According to the induction heating device described, since the corner portion having the largest heat influence is constituted by a water-cooled heat insulating plate, a gap is not generated even when used for a long time, and water and oxide scale are prevented from entering. In addition, the influence of radiant heat from the material to be heated can be prevented, the durability of the side cover can be improved, and the frequency of replacement can be reduced.

In the induction heating device according to the present invention, since the copper plate is used as the magnetic shield plate, it is excellent in the magnetic shield effect, has good thermal conductivity, and is cooled by the water cooling pipe to protect the heating coil.
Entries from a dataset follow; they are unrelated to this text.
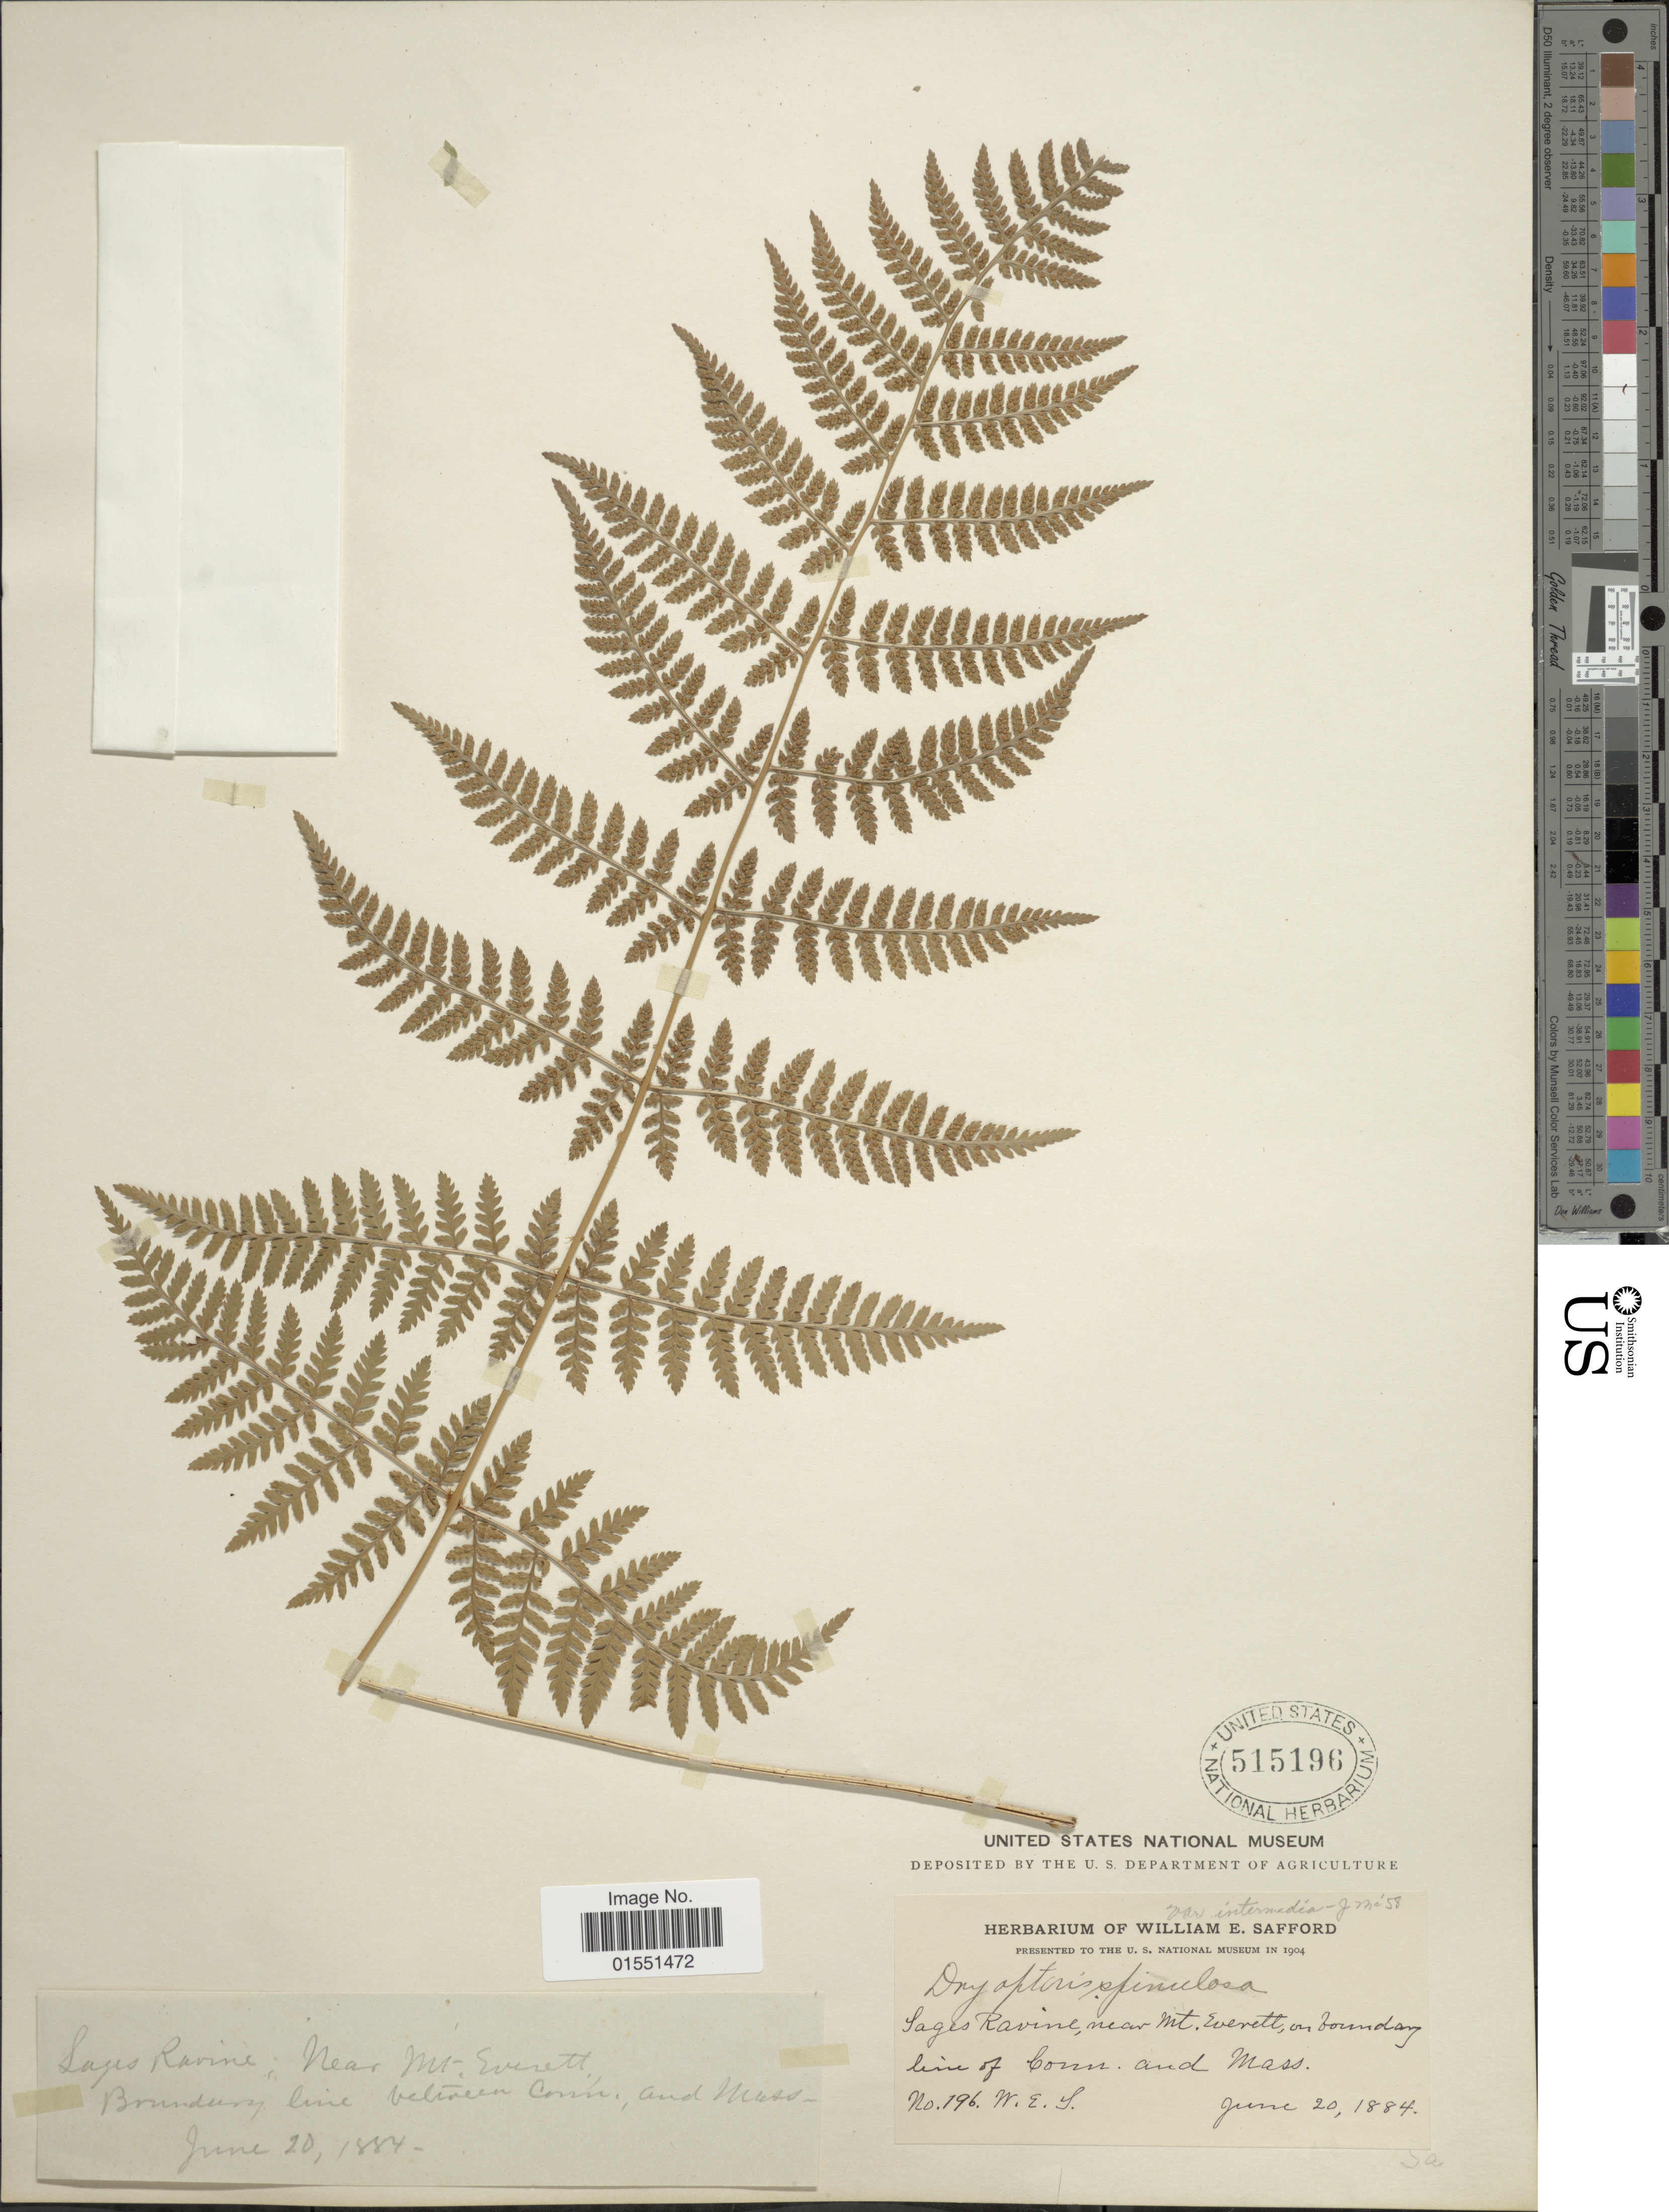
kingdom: Plantae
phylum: Tracheophyta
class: Polypodiopsida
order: Polypodiales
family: Dryopteridaceae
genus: Dryopteris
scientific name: Dryopteris intermedia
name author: (Muhl.) A. Gray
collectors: W. E. Safford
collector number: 196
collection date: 1884-06-20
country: United States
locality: Sages Ravine, near Mt. Everett, on boundary line of Conn. and Mass.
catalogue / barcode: US 515196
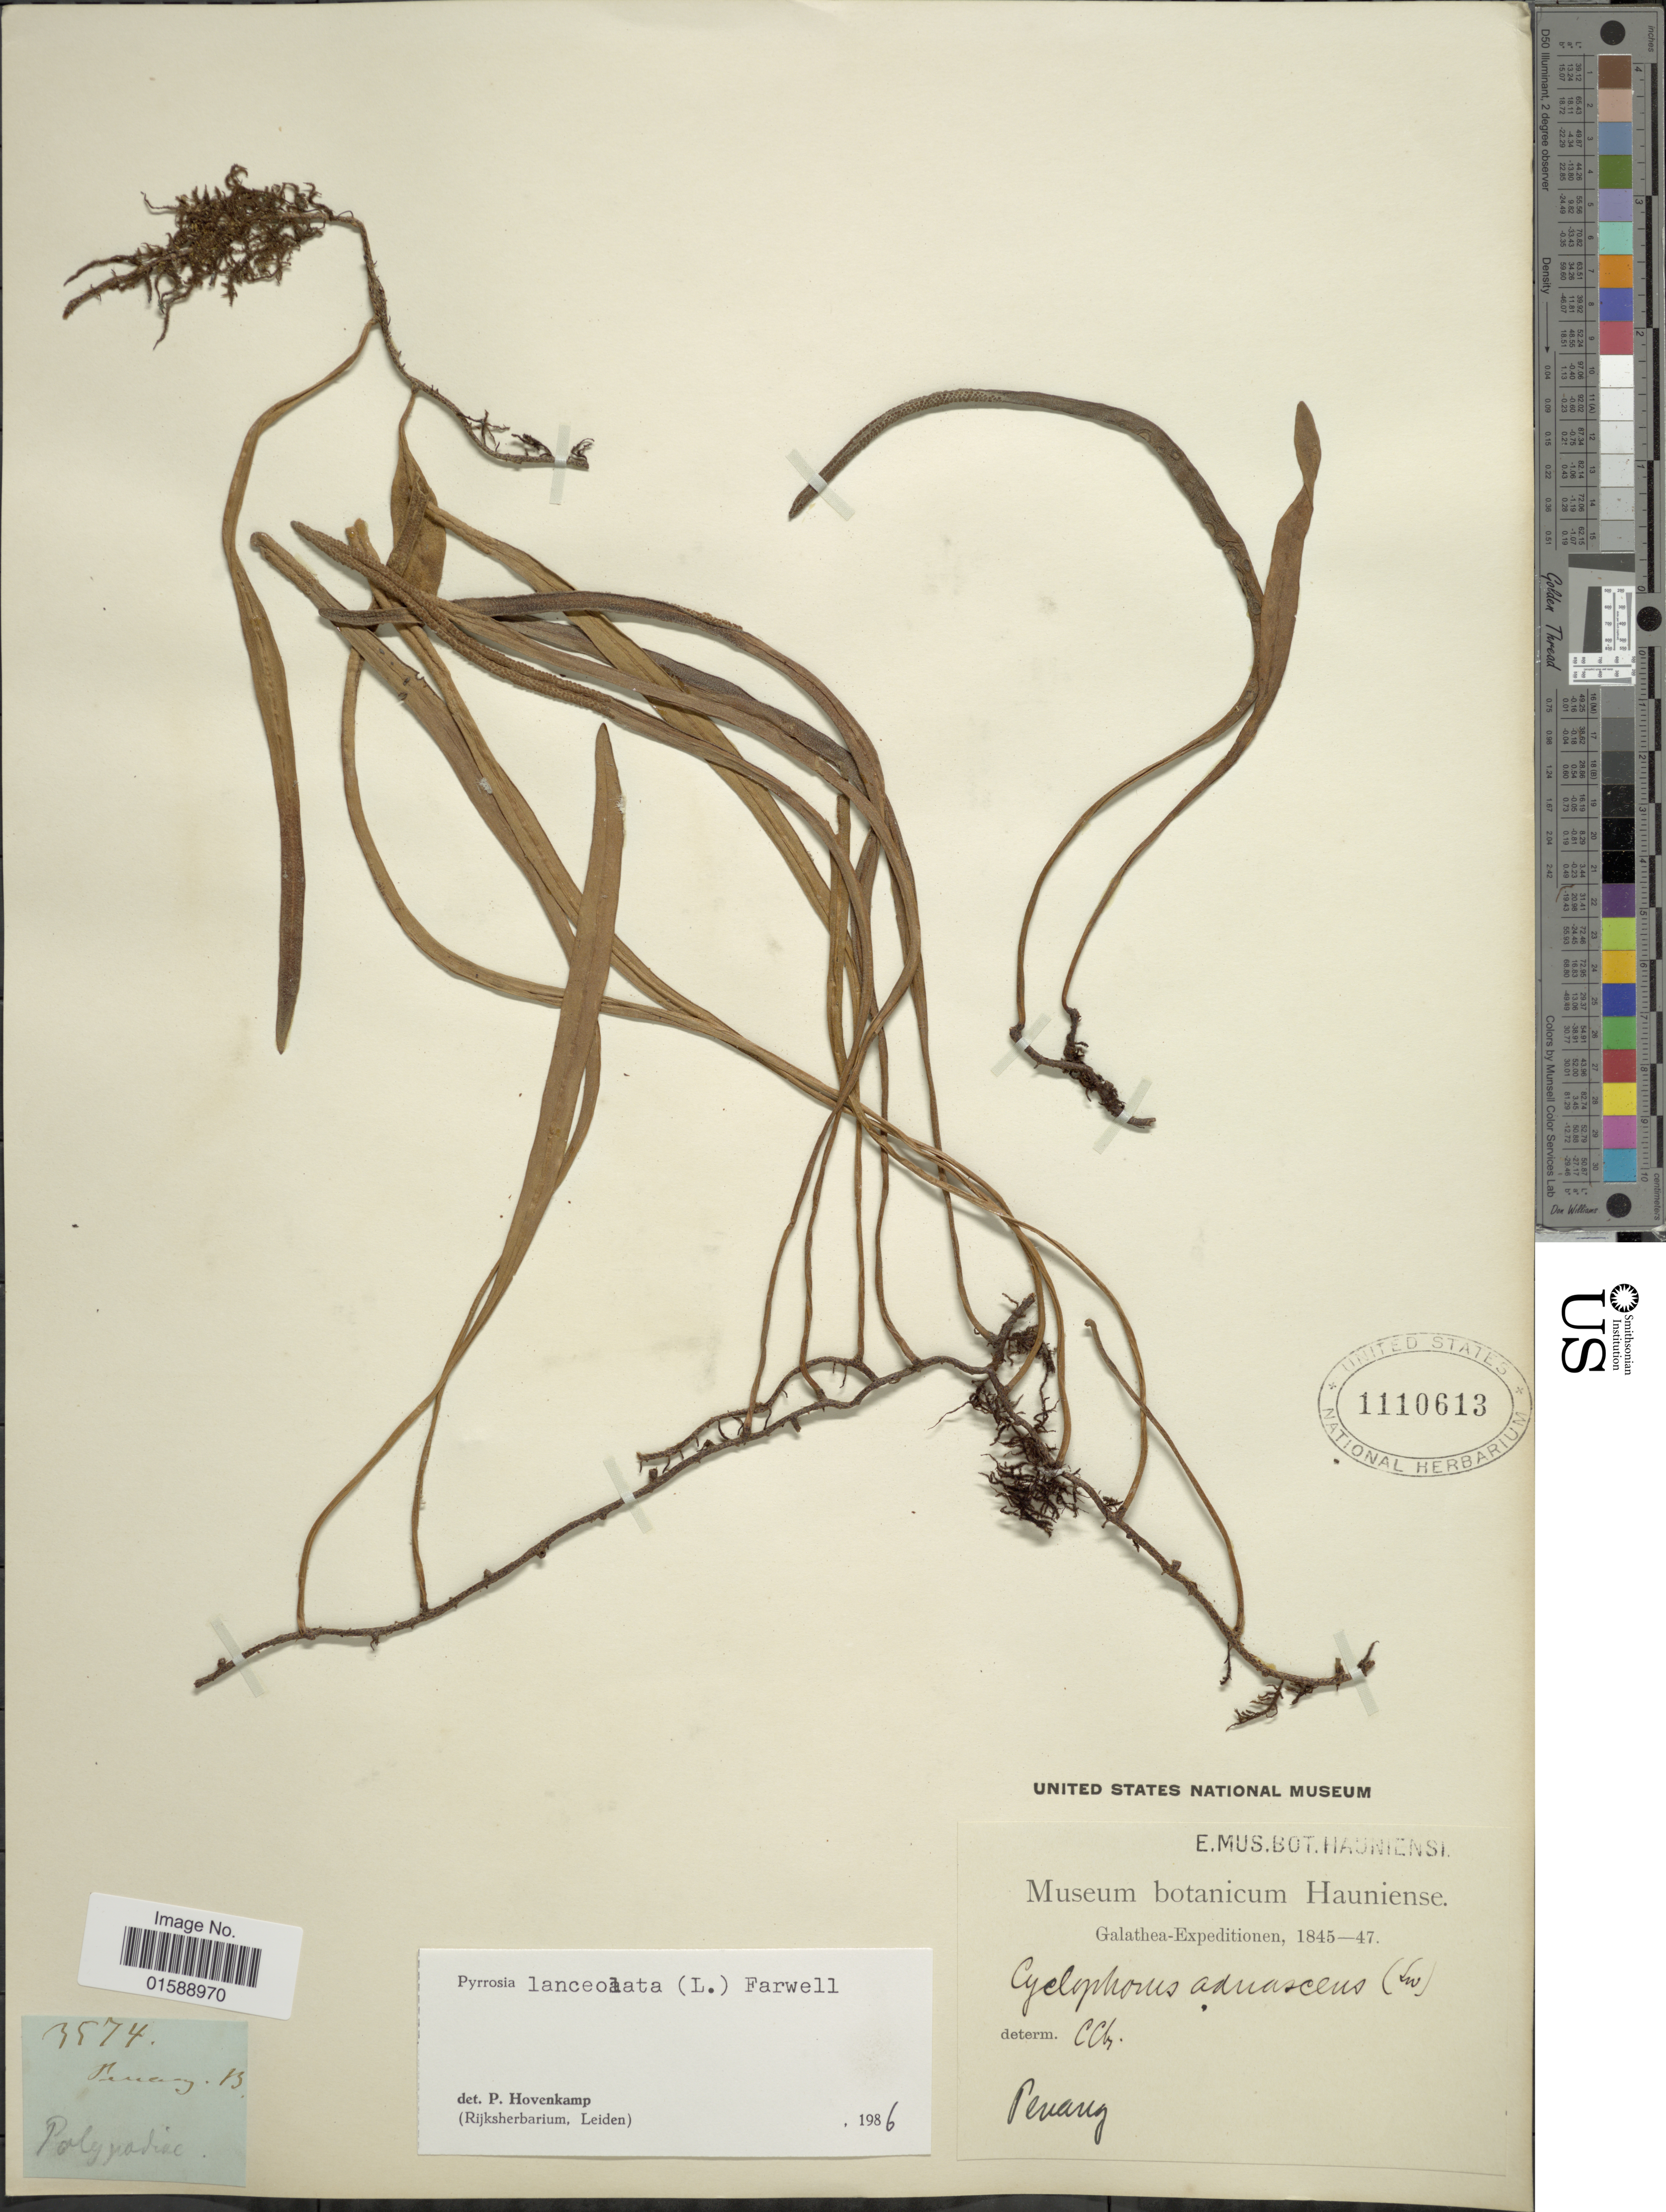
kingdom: Plantae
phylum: Tracheophyta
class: Polypodiopsida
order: Polypodiales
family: Polypodiaceae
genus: Pyrrosia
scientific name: Pyrrosia lanceolata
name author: (L.) Farw.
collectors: ex Museum Botanicum Hauniense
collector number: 3547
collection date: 1845/1847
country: Malaysia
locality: Penang. Galathea [unsure placement]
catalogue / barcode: US 1110613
Can be. Further, since a stainless steel plate is used as the heat-resistant plate, it is hardly deformed even by high-temperature radiant heat. In addition, by using a resin laminate plate as the mounting plate, it is possible to improve the electrical insulating property and to improve the supporting strength of the water-cooled pipe and the fire-resistant insulating material. Further, in the induction heating device according to the third aspect, since the heat insulating plate has a divided structure, manufacture and replacement work are easy.

[Brief description of the drawings]

FIG. 1 is a cross-sectional view illustrating an induction heating device according to an embodiment of the present invention.

FIG. 2 is a perspective view showing a heat insulating plate having a divided structure according to another embodiment of the present invention.

FIG. 3 is a sectional view showing a conventional induction heating device.

4 (A) is a perspective view showing a corner portion of the induction heating device of FIG. 3, and FIG. 4 (B) is a perspective view showing a corner portion where a gap is formed due to thermal deformation.

[Explanation of symbols]

 DESCRIPTION OF SYMBOLS 1 C-shaped iron core 2 Heating coil 3 Material to be heated 4 Mounting plate 5 Water cooling pipe 6 Fireproof insulating material 8 Heat insulating plate 9 Side cover 10 Magnetic shield plate 11 Heat resistant plate 12 Copper plate 13 Water cooling pipe 14 Stainless steel plate 15 Slit 16 Gap

 ──────────────────────────────────────────────────続 き Continuing from the front page (72) Inventor Tetsuji Doizaki 1-1-1, Shibaura, Minato-ku, Tokyo F-term in Toshiba head office (reference) 3K059 AA10 AB19 AC10 AD03 AD30 AD34 AD40 CD44 CD52 CD73 CD77

Claims (3)

[Claims] 1. An induction heating apparatus in which a heating coil is wound around each of open leg portions of a C-shaped iron core, and a material to be heated is passed therethrough for induction heating, wherein a magnetic shield plate is provided on a side surface surrounding the heating coil. A side cover provided with a heat-resistant plate on the outside is attached, and a mounting plate having a concave cross section formed of an electrical insulating material is provided on the heated material side of the heating coil, and a corner upper portion thereof is located at an end of the heat-resistant plate. An induction heating apparatus characterized in that a water-cooled pipe is piped and supported outside the mounting plate along its cross-sectional shape, and the water-cooled pipe is embedded in a refractory insulating material to form a heat insulating plate. . 2. The induction heating apparatus according to claim 1, wherein a copper plate is used as the magnetic shield plate, a stainless steel plate is used as the heat-resistant plate, and a resin laminate plate is used as the mounting plate. 3. The induction heating apparatus according to claim 1, wherein a heat insulating plate formed by providing a refractory insulating material on a surface of the mounting plate having a concave cross section to which the water cooling pipe is mounted has a divided structure.